Oil sanction circumvention - the need to shift the focus on sanction implementation
In June 2022, the Geneva-based company Paramount Energy & Commodities SA stopped its activities, and opened an identical company in Dubai under the name of Paramount Energy & Commodities DMCC. Until the relocation, Paramount SA was a small business specialising in trading Russian crude. In the two months following the beginning of the Ukraine War in February 2023, the Swiss company purchased 11.7 million barrels of oil, making it the fourth global largest buyer of Russian crude following only the industry giants Litasco, Trafigura, and Vitol. Its founder, Niels Troost, a Dutch citizen, used to be a tennis partner of Gennady Timoshenko, founder of the multinational commodity trading company Gunvor and close associate of Vladimir Putin. Following the price cap of $60 a barrel introduced in December 2022 by the G7 on Russian crude oil, the newly established Paramount Energy & Commodities DMCC kept trading the same oil it used to trade when it was based in Geneva, at a price above $70 a barrel, thus higher than the price cap. However, nowadays it is using United Arab Emirates lenders and ships registered to companies based in China, India and the Marshall Islands, countries that have not imposed sanctions on Russia. This allows it to bypass the current G7+ sanctions, which prohibit companies or individuals from the US, EU, UK and Switzerland from trading, shipping and insuring Russian oil sold at a price above the price cap. The Russian producers that sell oil to Paramount DMCC are Rosneft, Gazpromneft and Surgutneftegas, all sanctioned by G7 and EU countries. The main buyers are located in China, which after the beginning of the war has boosted its imports of Russian oil, counting on its increased bargaining position vis-à-vis Moscow to obtain lower-than-market prices. For this reason, officials from the EU, US and UK have visited the UAE to press Emirati authorities to curb sanctions’ circumvention.
This is not just related to oil. Another cause of concern for the G7 is the so-called “re-export” of high-tech goods, where electronic items are first exported from Western countries to the UAE or Central Asian states, and then, as a second step, from those countries to Russia.
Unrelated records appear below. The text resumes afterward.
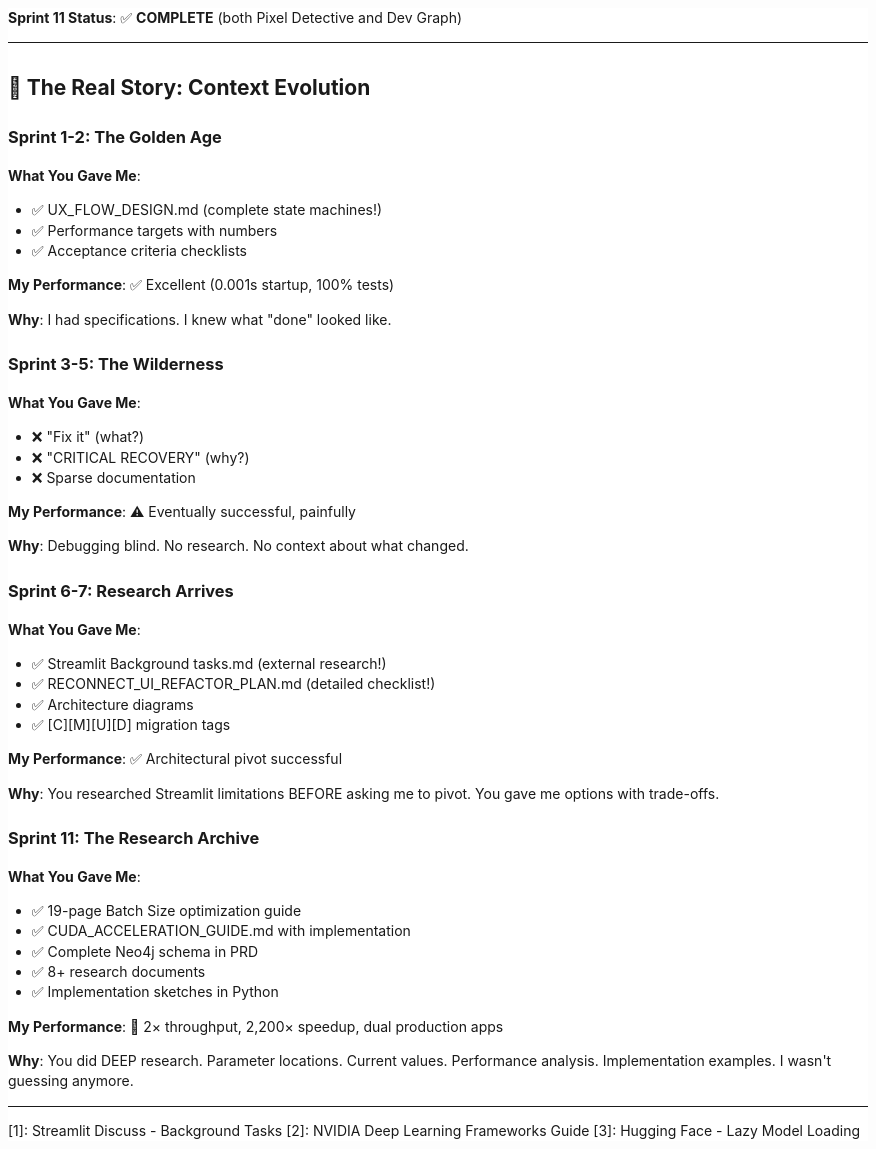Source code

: **Sprint 11 Status**: ✅ **COMPLETE** (both Pixel Detective and Dev Graph)

---

## 🎯 **The Real Story: Context Evolution**

### **Sprint 1-2: The Golden Age**

**What You Gave Me**:
- ✅ UX_FLOW_DESIGN.md (complete state machines!)
- ✅ Performance targets with numbers
- ✅ Acceptance criteria checklists

**My Performance**: ✅ Excellent (0.001s startup, 100% tests)

**Why**: I had specifications. I knew what "done" looked like.

### **Sprint 3-5: The Wilderness**

**What You Gave Me**:
- ❌ "Fix it" (what?)
- ❌ "CRITICAL RECOVERY" (why?)
- ❌ Sparse documentation

**My Performance**: ⚠️ Eventually successful, painfully

**Why**: Debugging blind. No research. No context about what changed.

### **Sprint 6-7: Research Arrives**

**What You Gave Me**:
- ✅ Streamlit Background tasks.md (external research!)
- ✅ RECONNECT_UI_REFACTOR_PLAN.md (detailed checklist!)
- ✅ Architecture diagrams
- ✅ [C][M][U][D] migration tags

**My Performance**: ✅ Architectural pivot successful

**Why**: You researched Streamlit limitations BEFORE asking me to pivot. You gave me options with trade-offs.

### **Sprint 11: The Research Archive**

**What You Gave Me**:
- ✅ 19-page Batch Size optimization guide
- ✅ CUDA_ACCELERATION_GUIDE.md with implementation  
- ✅ Complete Neo4j schema in PRD
- ✅ 8+ research documents
- ✅ Implementation sketches in Python

**My Performance**: 🚀 2× throughput, 2,200× speedup, dual production apps

**Why**: You did DEEP research. Parameter locations. Current values. Performance analysis. Implementation examples. I wasn't guessing anymore.

---


[1]: Streamlit Discuss - Background Tasks
[2]: NVIDIA Deep Learning Frameworks Guide
[3]: Hugging Face - Lazy Model Loading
This is why last year there was a more than seven-fold increase in the UAE’s export of electronic parts such as microchips and drones from the UAE to Russia, while exports from the EU and the US to Armenia and Kyrgyzstan surged by 80% from May to June 2022.
The activity of companies such as Paramount DMCC risks jeopardising the objective of G7’s price cap of slashing the Kremlin’s oil revenue and reducing global energy prices, but without completely blocking Russian oil flows to Europe. These companies contribute to selling Russian crude at prices well above the price cap and they are also diverting oil flows away from European markets. The CEO of the maritime data company Windward, Ami Daniel, reported witnessing numerous cases in which individuals from countries including the United Arab Emirates, India, China, Pakistan, Indonesia, and Malaysia purchased ships to establish a non-Western trade structure with Russia. At the same time, Russia is using Iran’s “ghost fleet” to bypass G7’s price cap. This consists of vessels that disguise their ownership and their movements by turning off satellite trackers or transmitting fake coordinates. These vessels also transfer Russian oil between ships in international waters, all with the aim of concealing the origin of the crude and selling Russian crude at a higher price than the price cap.
As a result, the IMF forecasted Russian oil exports to remain robust, shifting towards nations that have not enforced the price cap. Overall, despite the sanctions, the Russian economy is expected to grow by 0.3% in 2023. Implementing sanctions effectively is a cat-and-mouse game. G7 and EU countries will need to shift their focus on enforcement to ensure that sanctions achieve their goal of denying the Kremlin’s ability to finance the war.